November 24, 2013
With just over 24 hr. to go, Space Exploration Technologies (SpaceX) founder Elon Musk says the company’s new Falcon 9 v1.1 rocket is ready to launch its first commercial payload to supersynchronous transfer orbit Nov. 25 from SpaceX’s Launch Complex 40 at Cape Canaveral AFS, Fla.
A successful launch of the SES-8 commercial communications satellite could help SpaceX unseat United Launch Alliance (ULA), the Boeing Co.-Lockheed Martin joint venture whose Atlas V and Delta IV rockets hold a virtual monopoly on launching Pentagon, NASA and intelligence community payloads.
“We’re hoping to provide a forcing function for increased competitiveness in the launch vehicle industry and potentially for improving the technology across the board,” Musk stated in a pre-launch conference call with reporters Nov. 24, adding that SpaceX competitors will have to quickly catch up or risk losing “significant market share” to the Falcon 9.
“They are now going to need to improve their rocket technology in order to compete, and that’s a good thing for the future of space,” Musk says.
The launch window for the Nov. 25 mission opens at 5:37 p.m.

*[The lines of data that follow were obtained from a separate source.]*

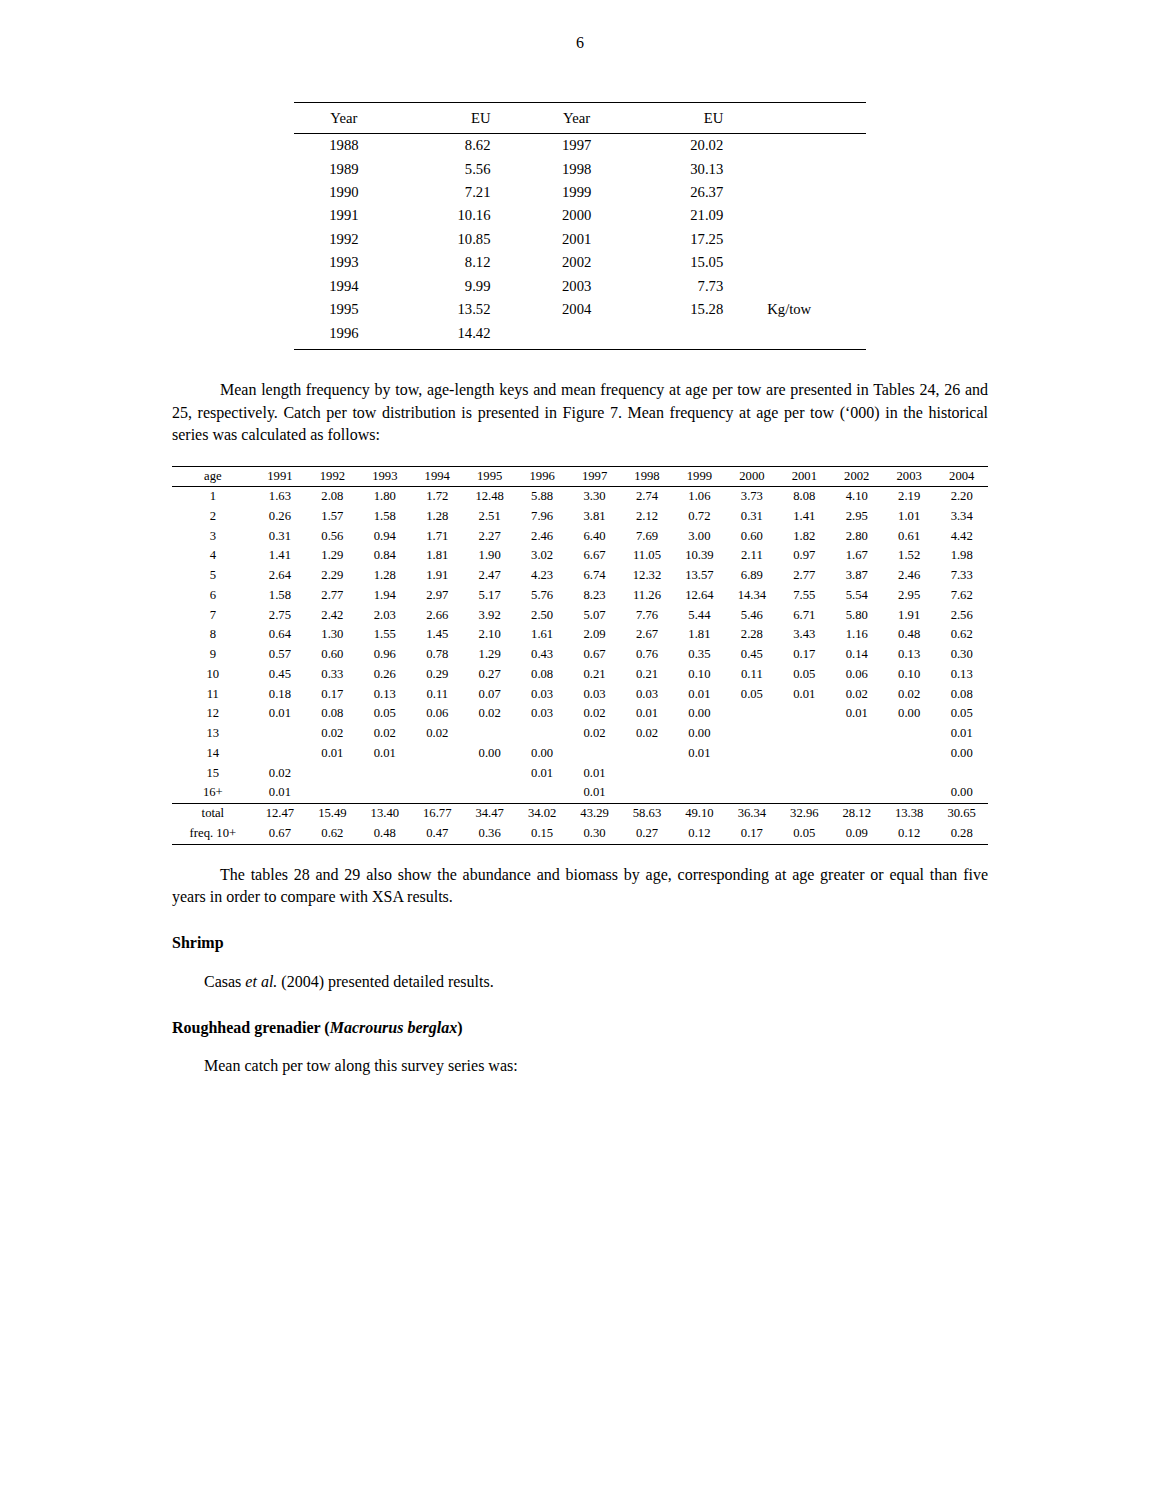6
| Year | EU | Year | EU | |
| --- | --- | --- | --- | --- |
| 1988 | 8.62 | 1997 | 20.02 | |
| 1989 | 5.56 | 1998 | 30.13 | |
| 1990 | 7.21 | 1999 | 26.37 | |
| 1991 | 10.16 | 2000 | 21.09 | |
| 1992 | 10.85 | 2001 | 17.25 | |
| 1993 | 8.12 | 2002 | 15.05 | |
| 1994 | 9.99 | 2003 | 7.73 | |
| 1995 | 13.52 | 2004 | 15.28 | Kg/tow |
| 1996 | 14.42 | | | |
Mean length frequency by tow, age-length keys and mean frequency at age per tow are presented in Tables 24, 26 and 25, respectively. Catch per tow distribution is presented in Figure 7. Mean frequency at age per tow (‘000) in the historical series was calculated as follows:
| age | 1991 | 1992 | 1993 | 1994 | 1995 | 1996 | 1997 | 1998 | 1999 | 2000 | 2001 | 2002 | 2003 | 2004 |
| --- | --- | --- | --- | --- | --- | --- | --- | --- | --- | --- | --- | --- | --- | --- |
| 1 | 1.63 | 2.08 | 1.80 | 1.72 | 12.48 | 5.88 | 3.30 | 2.74 | 1.06 | 3.73 | 8.08 | 4.10 | 2.19 | 2.20 |
| 2 | 0.26 | 1.57 | 1.58 | 1.28 | 2.51 | 7.96 | 3.81 | 2.12 | 0.72 | 0.31 | 1.41 | 2.95 | 1.01 | 3.34 |
| 3 | 0.31 | 0.56 | 0.94 | 1.71 | 2.27 | 2.46 | 6.40 | 7.69 | 3.00 | 0.60 | 1.82 | 2.80 | 0.61 | 4.42 |
| 4 | 1.41 | 1.29 | 0.84 | 1.81 | 1.90 | 3.02 | 6.67 | 11.05 | 10.39 | 2.11 | 0.97 | 1.67 | 1.52 | 1.98 |
| 5 | 2.64 | 2.29 | 1.28 | 1.91 | 2.47 | 4.23 | 6.74 | 12.32 | 13.57 | 6.89 | 2.77 | 3.87 | 2.46 | 7.33 |
| 6 | 1.58 | 2.77 | 1.94 | 2.97 | 5.17 | 5.76 | 8.23 | 11.26 | 12.64 | 14.34 | 7.55 | 5.54 | 2.95 | 7.62 |
| 7 | 2.75 | 2.42 | 2.03 | 2.66 | 3.92 | 2.50 | 5.07 | 7.76 | 5.44 | 5.46 | 6.71 | 5.80 | 1.91 | 2.56 |
| 8 | 0.64 | 1.30 | 1.55 | 1.45 | 2.10 | 1.61 | 2.09 | 2.67 | 1.81 | 2.28 | 3.43 | 1.16 | 0.48 | 0.62 |
| 9 | 0.57 | 0.60 | 0.96 | 0.78 | 1.29 | 0.43 | 0.67 | 0.76 | 0.35 | 0.45 | 0.17 | 0.14 | 0.13 | 0.30 |
| 10 | 0.45 | 0.33 | 0.26 | 0.29 | 0.27 | 0.08 | 0.21 | 0.21 | 0.10 | 0.11 | 0.05 | 0.06 | 0.10 | 0.13 |
| 11 | 0.18 | 0.17 | 0.13 | 0.11 | 0.07 | 0.03 | 0.03 | 0.03 | 0.01 | 0.05 | 0.01 | 0.02 | 0.02 | 0.08 |
| 12 | 0.01 | 0.08 | 0.05 | 0.06 | 0.02 | 0.03 | 0.02 | 0.01 | 0.00 | | | 0.01 | 0.00 | 0.05 |
| 13 | | 0.02 | 0.02 | 0.02 | | | 0.02 | 0.02 | 0.00 | | | | | 0.01 |
| 14 | | 0.01 | 0.01 | | 0.00 | 0.00 | | | 0.01 | | | | | 0.00 |
| 15 | 0.02 | | | | | 0.01 | 0.01 | | | | | | | |
| 16+ | 0.01 | | | | | | 0.01 | | | | | | | 0.00 |
| total | 12.47 | 15.49 | 13.40 | 16.77 | 34.47 | 34.02 | 43.29 | 58.63 | 49.10 | 36.34 | 32.96 | 28.12 | 13.38 | 30.65 |
| freq. 10+ | 0.67 | 0.62 | 0.48 | 0.47 | 0.36 | 0.15 | 0.30 | 0.27 | 0.12 | 0.17 | 0.05 | 0.09 | 0.12 | 0.28 |
The tables 28 and 29 also show the abundance and biomass by age, corresponding at age greater or equal than five years in order to compare with XSA results.
Shrimp
Casas et al. (2004) presented detailed results.
Roughhead grenadier (Macrourus berglax)
Mean catch per tow along this survey series was:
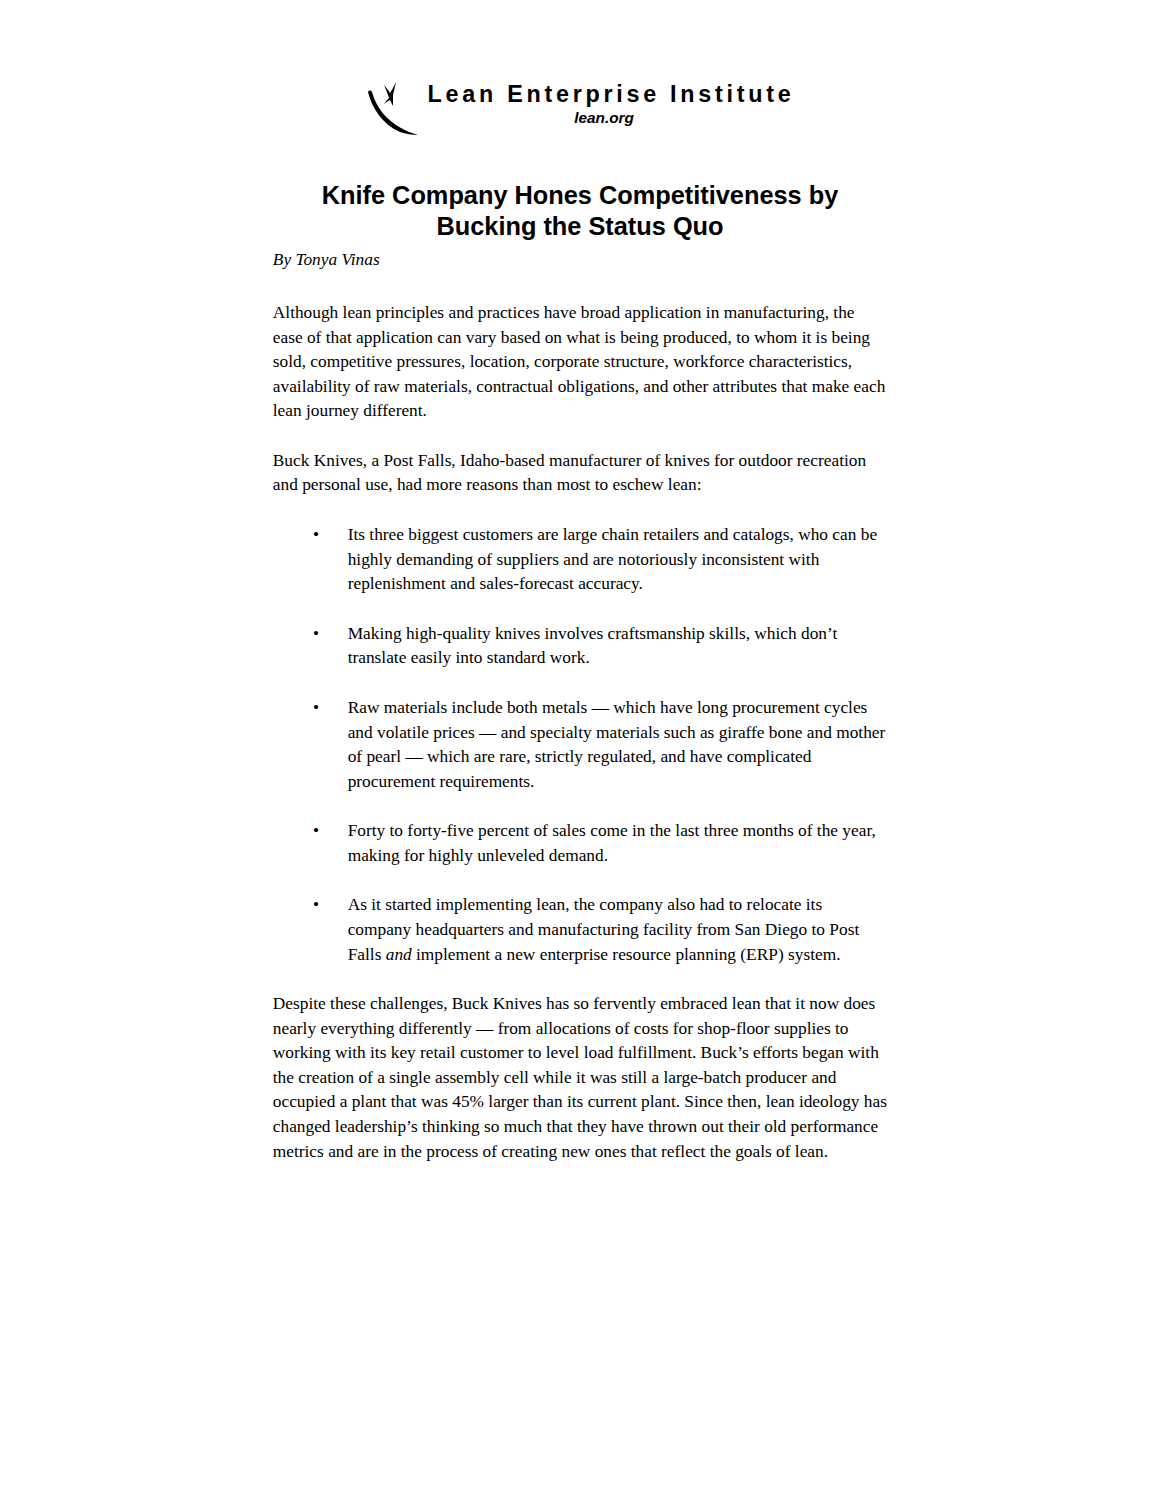Lean Enterprise Institute
lean.org
Knife Company Hones Competitiveness by Bucking the Status Quo
By Tonya Vinas
Although lean principles and practices have broad application in manufacturing, the ease of that application can vary based on what is being produced, to whom it is being sold, competitive pressures, location, corporate structure, workforce characteristics, availability of raw materials, contractual obligations, and other attributes that make each lean journey different.
Buck Knives, a Post Falls, Idaho-based manufacturer of knives for outdoor recreation and personal use, had more reasons than most to eschew lean:
Its three biggest customers are large chain retailers and catalogs, who can be highly demanding of suppliers and are notoriously inconsistent with replenishment and sales-forecast accuracy.
Making high-quality knives involves craftsmanship skills, which don’t translate easily into standard work.
Raw materials include both metals — which have long procurement cycles and volatile prices — and specialty materials such as giraffe bone and mother of pearl — which are rare, strictly regulated, and have complicated procurement requirements.
Forty to forty-five percent of sales come in the last three months of the year, making for highly unleveled demand.
As it started implementing lean, the company also had to relocate its company headquarters and manufacturing facility from San Diego to Post Falls and implement a new enterprise resource planning (ERP) system.
Despite these challenges, Buck Knives has so fervently embraced lean that it now does nearly everything differently — from allocations of costs for shop-floor supplies to working with its key retail customer to level load fulfillment. Buck’s efforts began with the creation of a single assembly cell while it was still a large-batch producer and occupied a plant that was 45% larger than its current plant. Since then, lean ideology has changed leadership’s thinking so much that they have thrown out their old performance metrics and are in the process of creating new ones that reflect the goals of lean.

EST, when the Falcon 9 v1.1 is expected to carry the Orbital Sciences Corp.-built SES-8 satellite to supersynchronous transfer orbit for Luxembourg-based SES, the world’s second largest commercial fleet operator by revenue. A supersynchronous orbit is one where the apogee is significantly greater than geosynchronous altitude.
“To have the increased apogee altitude allows us to optimize the fuel usage on the satellite and to maximize our on-orbit station-keeping fuel lifetime for the remainder of the mission,” says SES Chief Technology Officer Martin Halliwell. “We’ve done it many, many times before.”
Accurate orbital insertion of SES-8 is critical to SpaceX, which is counting on three successful Falcon 9 v1.1 missions -- including two to be launched consecutively – in order to obtain U.S. government certification to launch sensitive national security payloads.
A Sept. 29 debut of the upgraded Falcon 9 rocket from the company’s new launch site at Vandenberg AFB, Calif., successfully lofted an experimental Canadian science satellite to low Earth orbit. However, frozen igniter fluid lines were to blame for the failure of an upper-stage restart of the new Merlin 1D vacuum engine during the first Falcon 9 v1.1 launch.
According to SpaceX spokeswoman Emily Shanklin, the company did not detect the fluid line problem during ground tests because “ambient air kept the lines warm.” It is unclear whether thermal testing was conducted. “We’ve added insulation and made sure that cold oxygen can’t impinge on the lines” in future missions, she says.